Eight years ago, Nathan Rabin coined the term “Manic Pixie Dream Girl” after watching the movie “Elizbaethtown”. Six months ago, he wrote an article apologizing for creating the term and wishing to retract it. This week, the latter article has recirculated social media, and today, I want to talk about it.
What is a Manic Pixie Dream Girl?
A Manic Pixie Dream Girl (MPDG) is that whimsical woman in movies who teaches men how to “embrace life and its infinite mysteries and adventures”. Examples of this character are Kirsten Dunst in “Elizabethtown”, Charlize Theron in “Sweet November”, and Natalie Portman in “Garden State”.
Why do people hate this character?
People tend to hate her because she’s a stereotypical character that recurs in film to assist a white male reach his self-actualized potential. She is someone who “saves” a man from his depression or his lack of ability to deviate from the daily grind. Most find her shallow and improbable. The character simplifies femininity to one type of woman, who is simply there to aid a man. That, in itself, is sexist.
How can I defend that?
I can and will defend it simply because I love the character traits she possesses. Mindy Kaling wrote that the “Etheral Weirdo” (AKA the MPDG) would be considered a “homeless woman” and people would “cross the street to avoid her”. Here’s the thing, though: I wouldn’t.
I identify completely as a feminist. I hate the overall inequality women experience worldwide for no reason. I always go dutch, I have sex when I want to, and I never make a man open the door for me. I believe that kindness should be extended regardless of gender, and not purely for chivalrous purposes. It’s an atrocity that we still make so little money in comparison to our male counterparts, and that we’re expected to be sexy at all times, but when we acknowledge it we become sluts.
But the problem isn’t the fact that we have MPDG characters in movies. The problem is that there aren’t enough powerful heroines in film and television. The problem is general misogyny in our society. It seems like all of the roles women fill are in someway fulfilling a stereotype, which Kaling does a good job of outlining in her article, “Flick Chicks“.
Isn’t that hypocritical?
I realize what I’m saying might sound hypocritical, but I don’t intend it to be. There is nothing wrong with a woman who is effervescent and strange. There are women (and men!) who spin the globe in an office and wait till their finger lands to determine the location of their next vacation.

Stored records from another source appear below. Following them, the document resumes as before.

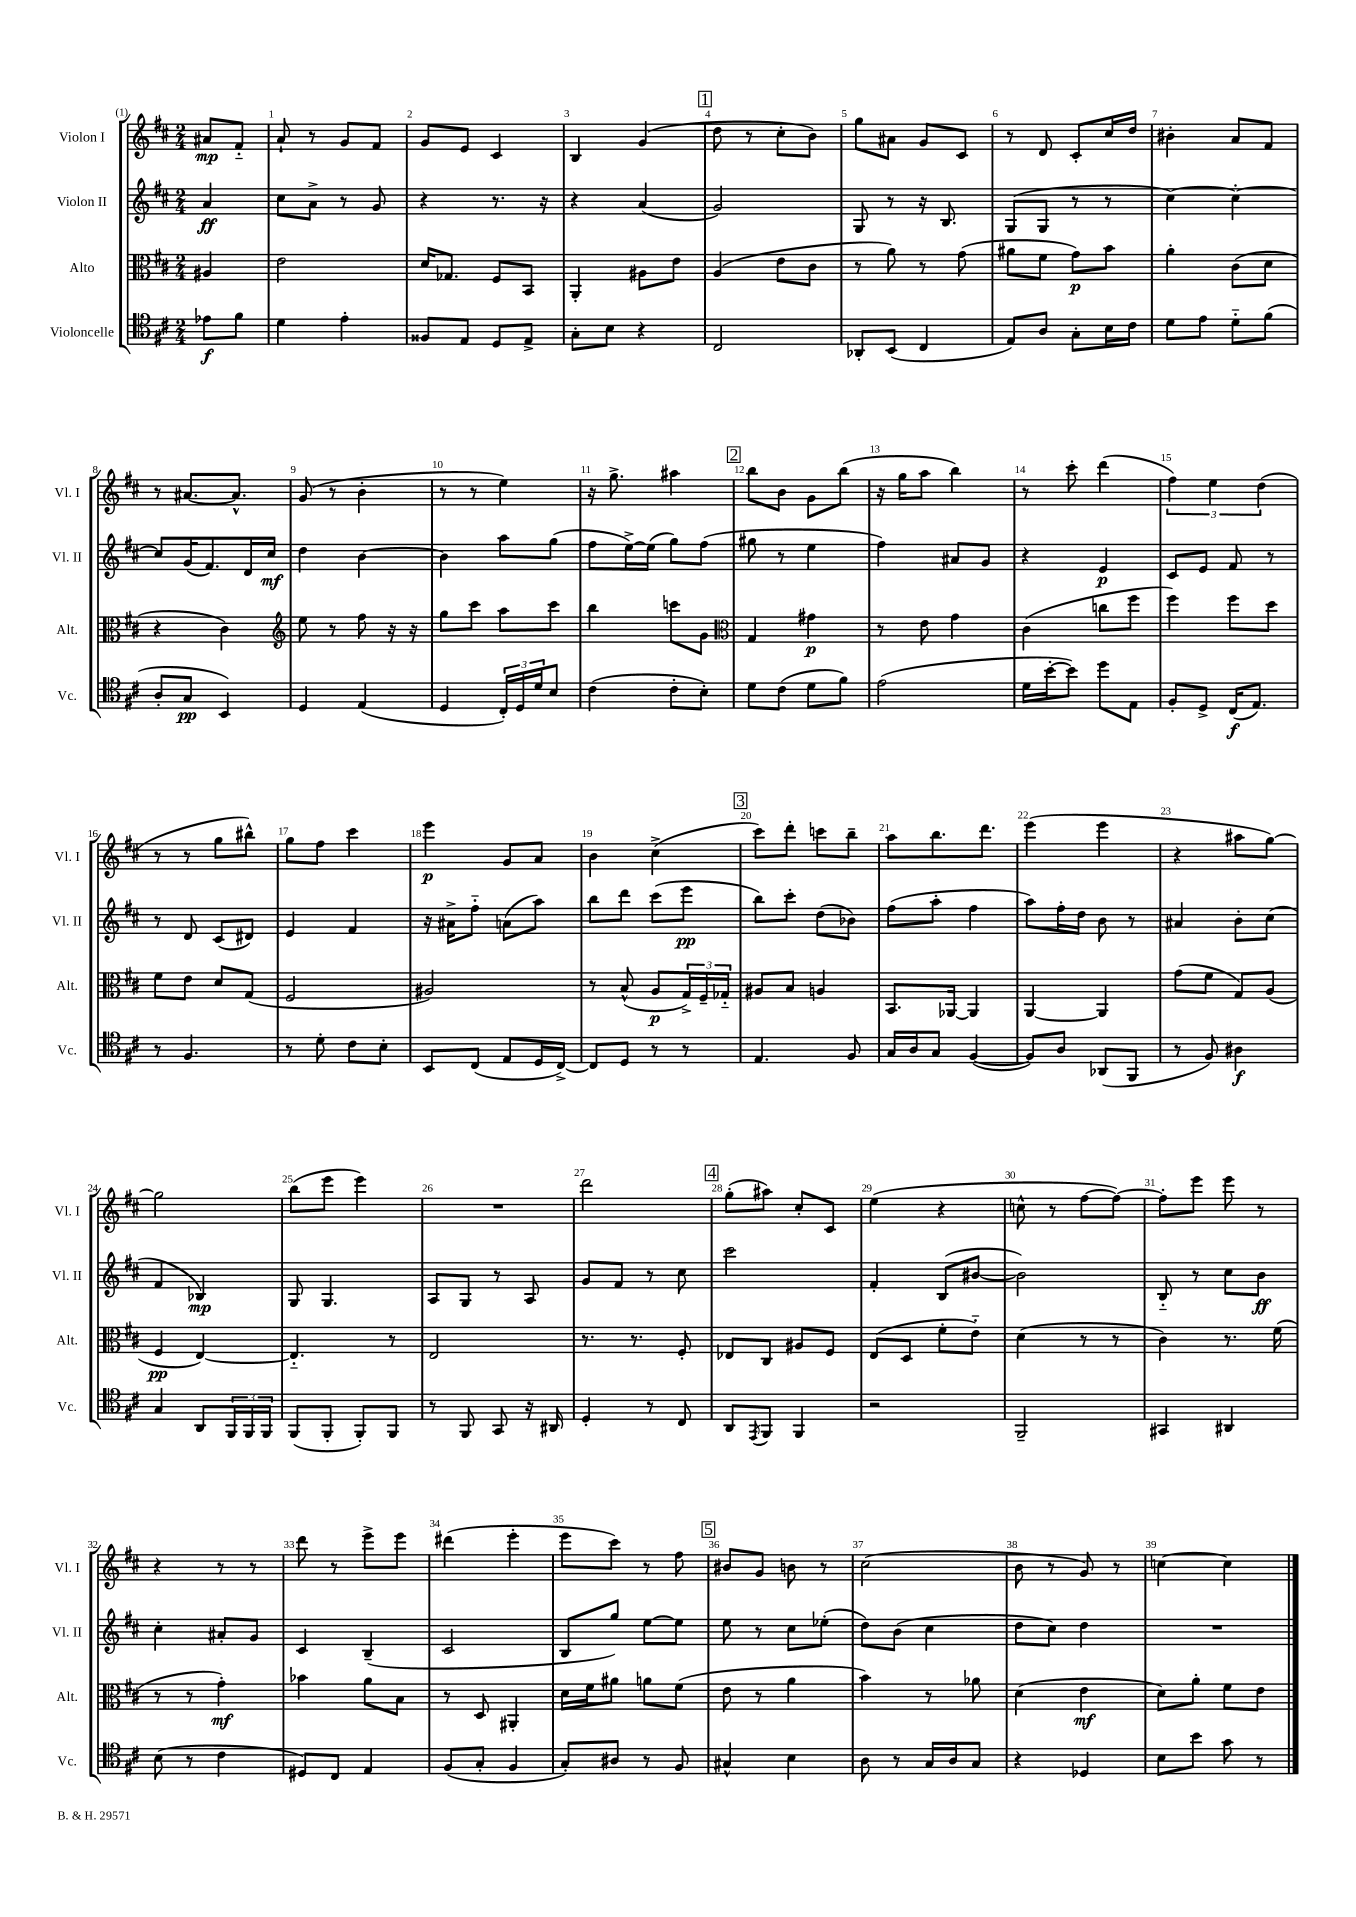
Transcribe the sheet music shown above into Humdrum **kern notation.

**kern	**dynam	**kern	**dynam	**kern	**dynam	**kern	**dynam
*part4	*part4	*part3	*part3	*part2	*part2	*part1	*part1
*staff4	*staff4	*staff3	*staff3	*staff2	*staff2	*staff1	*staff1
*I"Violoncelle	*	*I"Alto	*	*I"Violon II	*	*I"Violon I	*
*I'Vc.	*	*I'Alt.	*	*I'Vl. II	*	*I'Vl. I	*
*clefC4	*	*clefC3	*	*clefG2	*	*clefG2	*
*k[f#c#]	*	*k[f#c#]	*	*k[f#c#]	*	*k[f#c#]	*
*M2/4	*	*M2/4	*	*M2/4	*	*M2/4	*
=	=	=	=	=	=	=	=
8e-X\L	f	4A#X/	.	4a/	ff	8a#X/L	mp
8f#\J	.	.	.	.	.	8f#/J	.
=1	=1	=1	=1	=1	=1	=1	=1
4d\	.	2e\	.	8cc#\L	.	8a`/	.
.	.	.	.	8a^\J	.	8r	.
4e'\	.	.	.	8r	.	8g/L	.
.	.	.	.	8g/	.	8f#/J	.
=2	=2	=2	=2	=2	=2	=2	=2
8F##X/L	.	16d/KL	.	4r	.	8g/L	.
.	.	8.G-X/J	.	.	.	.	.
8E/J	.	.	.	.	.	8e/J	.
8D/L	.	8F#/L	.	8.r	.	4c#/	.
8E^/J	.	8BB/J	.	.	.	.	.
.	.	.	.	16r	.	.	.
=3	=3	=3	=3	=3	=3	=3	=3
8G'\L	.	4AA'/	.	4r	.	4B/	.
8B\J	.	.	.	.	.	.	.
4r	.	8A#X\L	.	(4a/	.	(4g/	.
.	.	8e\J	.	.	.	.	.
!!LO:REH:place=s1:t=1
=4	=4	=4	=4	=4	=4	=4	=4
2C#/	.	(4A/	.	2g/)	.	8dd\	.
.	.	.	.	.	.	8r	.
.	.	8e\L	.	.	.	8cc#'\L	.
.	.	8c#\J	.	.	.	8b\J)	.
=5	=5	=5	=5	=5	=5	=5	=5
8AA-X'/L	.	8r	.	8G/	.	8gg\L	.
(8BB/J	.	8a\)	.	8r	.	8a#X\J	.
4C#/	.	8r	.	16r	.	8g/L	.
.	.	.	.	8.B/	.	.	.
.	.	(8g\	.	.	.	8c#/J	.
=6	=6	=6	=6	=6	=6	=6	=6
8E/L)	.	8a#X\L	.	(8G/L	.	8r	.
8A/J	.	8f#\J	.	8G/J	.	8d/	.
8G'\L	.	8g\L)	p	8r	.	8c#'/L	.
16B\L	.	8b\J	.	8r	.	16cc#/L	.
16c#\JJ	.	.	.	.	.	16dd/JJ	.
=7	=7	=7	=7	=7	=7	=7	=7
8d\L	.	4a'\	.	[4cc#\)	.	4b#X'\	.
8e\J	.	.	.	.	.	.	.
8d\L	.	(8c#\L	.	4cc#'\_	.	8a/L	.
(8f#\J	.	8d\J	.	.	.	8f#/J	.
!!LO:LB:g=z
=8	=8	=8	=8	=8	=8	=8	=8
8A'/L	.	4r	.	8cc#/L]	.	8r	.
8G/J	pp	.	.	(16g/K	.	[8.a#X/L	.
.	.	.	.	8.f#/)	.	.	.
4BB/)	.	4c#\)	.	.	.	.	.
.	.	.	.	.	.	8.a#^^/J]	.
.	.	.	.	16d/L	.	.	.
.	.	.	.	16cc#/JJ	mf	.	.
=9	=9	=9	=9	=9	=9	=9	=9
*	*	*clefG2	*	*	*	*	*
4D/	.	8ee\	.	4dd\	.	(8g/	.
.	.	8r	.	.	.	8r	.
(4E/	.	8ff#\	.	[4b\	.	4b'\	.
.	.	16r	.	.	.	.	.
.	.	16r	.	.	.	.	.
=10	=10	=10	=10	=10	=10	=10	=10
4D/	.	8gg\L	.	4b\]	.	8r	.
.	.	8ccc#\J	.	.	.	8r	.
24C#'/LL)	.	8aa\L	.	8aa\L	.	4ee\)	.
24D/	.	.	.	.	.	.	.
24d/J	.	.	.	.	.	.	.
8B/J	.	8ccc#\J	.	(8gg\J	.	.	.
=11	=11	=11	=11	=11	=11	=11	=11
(4c#\	.	4bb\	.	8ff#\L	.	16r	.
.	.	.	.	.	.	8.gg^\	.
.	.	.	.	[16ee^\L)	.	.	.
.	.	.	.	(16ee\JJ]	.	.	.
8c#'\L	.	8cccn\L	.	8gg\L)	.	4aa#X\	.
8B'\J)	.	8g\J	.	(8ff#\J	.	.	.
!!LO:REH:place=s1:t=2
=12	=12	=12	=12	=12	=12	=12	=12
*	*	*clefC3	*	*	*	*	*
8d\L	.	4G/	.	8gg#X\	.	8bb\L	.
(8c#\J	.	.	.	8r	.	8b\J	.
8d\L	.	4g#X\	p	4ee\	.	8g\L	.
8f#\J)	.	.	.	.	.	(8bb\J	.
=13	=13	=13	=13	=13	=13	=13	=13
(2e\	.	8r	.	4ff#\)	.	16r	.
.	.	.	.	.	.	16gg\KL	.
.	.	8e\	.	.	.	8aa\J	.
.	.	4g\	.	8a#X/L	.	4bb\)	.
.	.	.	.	8g/J	.	.	.
=14	=14	=14	=14	=14	=14	=14	=14
16d\LL	.	(4c#\	.	4r	.	8r	.
[16b'\J	.	.	.	.	.	.	.
8b\J])	.	.	.	.	.	8ccc#'\	.
8dd\L	.	8ccn\L	.	4e/	p	(4ddd\	.
8E\J	.	8ff#\J	.	.	.	.	.
=15	=15	=15	=15	=15	=15	=15	=15
8F#'/L	.	4ff#\)	.	8c#/L	.	6ff#\)	.
8D^/J	.	.	.	8e/J	.	.	.
.	.	.	.	.	.	6ee\	.
(16C#/KL	f	8ff#\L	.	8f#/	.	.	.
8.E/J)	.	.	.	.	.	.	.
.	.	.	.	.	.	(6dd\	.
.	.	8dd\J	.	8r	.	.	.
!!LO:LB:g=z
=16	=16	=16	=16	=16	=16	=16	=16
8r	.	8f#\L	.	8r	.	8r	.
4.F#/	.	8e\J	.	8d/	.	8r	.
.	.	8d/L	.	(8c#/L	.	8gg\L	.
.	.	(8G/J	.	8d#X/J)	.	8bb#X^^\J)	.
=17	=17	=17	=17	=17	=17	=17	=17
8r	.	2F#/	.	4e/	.	8gg\L	.
8d'\	.	.	.	.	.	8ff#\J	.
8c#\L	.	.	.	4f#/	.	4ccc#\	.
8B'\J	.	.	.	.	.	.	.
=18	=18	=18	=18	=18	=18	=18	=18
8BB/L	.	2A#X/)	.	16r	.	4eee\	p
.	.	.	.	16a#X^\KL	.	.	.
(8C#/J	.	.	.	8ff#\J	.	.	.
8E/L	.	.	.	(8an\L	.	8g/L	.
16D/L	.	.	.	8aa\J)	.	8a/J	.
[16C#^/JJ)	.	.	.	.	.	.	.
=19	=19	=19	=19	=19	=19	=19	=19
8C#/L]	.	8r	.	8bb\L	.	4b\	.
8D/J	.	(8B^^/	.	8ddd\J	.	.	.
8r	.	8A/L	p	(8ccc#\L	.	(4cc#^\	.
8r	.	24G^/L)	.	8eee\J	pp	.	.
.	.	24F#~/	.	.	.	.	.
.	.	24G-X/JJ	.	.	.	.	.
!!LO:REH:place=s1:t=3
=20	=20	=20	=20	=20	=20	=20	=20
4.E/	.	8A#X/L	.	8bb\L)	.	8ccc#\L)	.
.	.	8B/J	.	8ccc#'\J	.	8ddd'\J	.
.	.	4An/	.	(8dd\L	.	8cccn\L	.
8F#/	.	.	.	8b-X\J)	.	8bb~\J	.
=21	=21	=21	=21	=21	=21	=21	=21
16G/LL	.	8.BB/L	.	(8ff#\L	.	8aa\L	.
16A/J	.	.	.	.	.	.	.
8G/J	.	.	.	8aa'\J	.	8.bb\	.
.	.	[16AA-X/Jk	.	.	.	.	.
([4F#/	.	4AA-/]	.	4ff#\	.	.	.
.	.	.	.	.	.	8.ddd\J	.
=22	=22	=22	=22	=22	=22	=22	=22
8F#/L])	.	[4AA/	.	8aa\L)	.	(4eee\	.
8A/J	.	.	.	16ff#'\L	.	.	.
.	.	.	.	16dd\JJ	.	.	.
(8AA-X/L	.	4AA/]	.	8b\	.	4eee\	.
8FF#/J	.	.	.	8r	.	.	.
=23	=23	=23	=23	=23	=23	=23	=23
8r	.	(8g\L	.	4a#X/	.	4r	.
8F#/)	.	8f#\J	.	.	.	.	.
4A#X\	f	8G/L)	.	8b'\L	.	8aa#X\L	.
.	.	(8A/J	.	(8cc#\J	.	[8gg\J)	.
!!LO:LB:g=z
=24	=24	=24	=24	=24	=24	=24	=24
4G/	.	4F#/	pp	4f#/	.	2gg\]	.
8AA/L	.	[4E/)	.	4B-X/)	mp	.	.
24FF#/L	.	.	.	.	.	.	.
24FF#/	.	.	.	.	.	.	.
24FF#/JJ	.	.	.	.	.	.	.
=25	=25	=25	=25	=25	=25	=25	=25
(8FF#/L	.	4.E/]	.	8G/	.	(8bb\L	.
8FF#'/J	.	.	.	4.G/	.	8eee\J	.
8FF#'/L)	.	.	.	.	.	4eee\)	.
8FF#/J	.	8r	.	.	.	.	.
=26	=26	=26	=26	=26	=26	=26	=26
8r	.	2E/	.	8A/L	.	2r	.
8FF#/	.	.	.	8G/J	.	.	.
8GG/	.	.	.	8r	.	.	.
16r	.	.	.	8A/	.	.	.
16AA#X/	.	.	.	.	.	.	.
=27	=27	=27	=27	=27	=27	=27	=27
4D'/	.	8.r	.	8g/L	.	2ddd\	.
.	.	.	.	8f#/J	.	.	.
.	.	8.r	.	.	.	.	.
8r	.	.	.	8r	.	.	.
8C#/	.	8F#'/	.	8cc#\	.	.	.
!!LO:REH:place=s1:t=4
=28	=28	=28	=28	=28	=28	=28	=28
8AA/L	.	8E-X/L	.	2ccc#\	.	(8gg'\L	.
8qEE/	.	.	.	.	.	.	.
8FF#/J	.	8C#/J	.	.	.	8aa#X\J)	.
4FF#/	.	8A#X/L	.	.	.	8cc#'/L	.
.	.	8F#/J	.	.	.	8c#/J	.
=29	=29	=29	=29	=29	=29	=29	=29
2r	.	(8E/L	.	4f#'/	.	(4ee\	.
.	.	8D/J	.	.	.	.	.
.	.	8f#'\L	.	(8B/L	.	4r	.
.	.	8e\J)	.	[8b#X/J	.	.	.
=30	=30	=30	=30	=30	=30	=30	=30
2FF#~/	.	(4d\	.	2b#\])	.	8ccn^^\	.
.	.	.	.	.	.	8r	.
.	.	8r	.	.	.	[8ff#\L	.
.	.	8r	.	.	.	8ff#\J_)	.
=31	=31	=31	=31	=31	=31	=31	=31
4GG#X/	.	4c#\)	.	8B/	.	8ff#'\L]	.
.	.	.	.	8r	.	8eee\J	.
4AA#X/	.	8.r	.	8cc#\L	.	8eee\	.
.	.	.	.	8b\J	ff	8r	.
.	.	(16f#\	.	.	.	.	.
!!LO:LB:g=z
=32	=32	=32	=32	=32	=32	=32	=32
(8B\	.	8r	.	4cc#'\	.	4r	.
8r	.	8r	.	.	.	.	.
4c#\	.	4g'\)	mf	8a#X'/L	.	8r	.
.	.	.	.	8g/J	.	8r	.
=33	=33	=33	=33	=33	=33	=33	=33
8D#X/L)	.	4b-X\	.	4c#/	.	8ddd\	.
8C#/J	.	.	.	.	.	8r	.
4E/	.	8a\L	.	(4B~/	.	8eee^\L	.
.	.	8B\J	.	.	.	8eee\J	.
=34	=34	=34	=34	=34	=34	=34	=34
(8F#/L	.	8r	.	2c#/	.	(4ddd#X\	.
8G'/J	.	8D/	.	.	.	.	.
4F#/	.	4AA#X'/	.	.	.	4eee'\	.
=35	=35	=35	=35	=35	=35	=35	=35
8G'/L)	.	16d\LL	.	8B/L	.	8eee\L	.
.	.	16f#\J	.	.	.	.	.
8A#X/J	.	8a#X\J	.	8gg/J)	.	8ccc#\J)	.
8r	.	8an\L	.	[8ee\L	.	8r	.
8F#/	.	(8f#\J	.	8ee\J]	.	8ff#\	.
!!LO:REH:place=s1:t=5
=36	=36	=36	=36	=36	=36	=36	=36
4G#X^^/	.	8e\	.	8ee\	.	8b#X/L	.
.	.	8r	.	8r	.	8g/J	.
4B\	.	4a\	.	8cc#\L	.	8bn\	.
.	.	.	.	(8ee-X'\J	.	8r	.
=37	=37	=37	=37	=37	=37	=37	=37
8A\	.	4b\)	.	8dd\L)	.	(2cc#\	.
8r	.	.	.	(8b\J	.	.	.
16G/LL	.	8r	.	4cc#\	.	.	.
16A/J	.	.	.	.	.	.	.
8G/J	.	8a-X\	.	.	.	.	.
=38	=38	=38	=38	=38	=38	=38	=38
4r	.	(4d\	.	8dd\L	.	8b\	.
.	.	.	.	8cc#\J)	.	8r	.
4D-X/	.	4e\	mf	4dd\	.	8g/)	.
.	.	.	.	.	.	8r	.
=39	=39	=39	=39	=39	=39	=39	=39
8B\L	.	8d\L)	.	2r	.	[4ccn\	.
8b\J	.	8a'\J	.	.	.	.	.
8g\	.	8f#\L	.	.	.	4cc\]	.
8r	.	8e\J	.	.	.	.	.
==	==	==	==	==	==	==	==
*-	*-	*-	*-	*-	*-	*-	*-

There are women who make elaborate packages for road trips, make up songs about everything they’re doing, and don’t care if the situation “calls for” a cartwheel. If she wants to do a cartwheel, you better get out of the way because you’re about to get kicked in the head.
Are all women like this? Of course not. But that doesn’t mean they’re not allowed to be portrayed in movies. It would be nice if these free-spirited ladies could be written into plots where they merely exist, and their persona isn’t solely intended to better a man’s state of mind. I want to see a movie where all these whimsical women get together and have the weekend of a lifetime. I want to see movies where she isn’t the secondary “sidekick” to the leading man. I want to see movies that are just about this crazy wonderful gal, full of optimism and quirks.
There is a lot to be done to create gender equality, but I don’t think that cutting MPDGs out of cinema is the first step we should be focusing on.
Why are Manic Pixie Dream Girls awesome?
1) They live in the moment, something most of us strive to be able to do.
2) They’re not going to spend much time in front of the mirror at all because their beauty radiates from all that joy they’re spreading around.
3) They’re not going to freak out about getting wet or getting messy.
4) They’re not boring.
5) They’re going to say yes to adventure.
6) They care about your happiness, and they’re going to make you feel better some how.
7) They’ll make you appreciate small, strange things.
8) They exist.
So what do you think? Is the MPDG character just a sexist Hollywood trope perpetuating negative stereotypes about women? Is there nothing wrong with it and we need more of them in movies? Is it okay for all types of people to be depicted in media as long as we’re addressing the actual societal issues off screen? I want to hear your thoughts.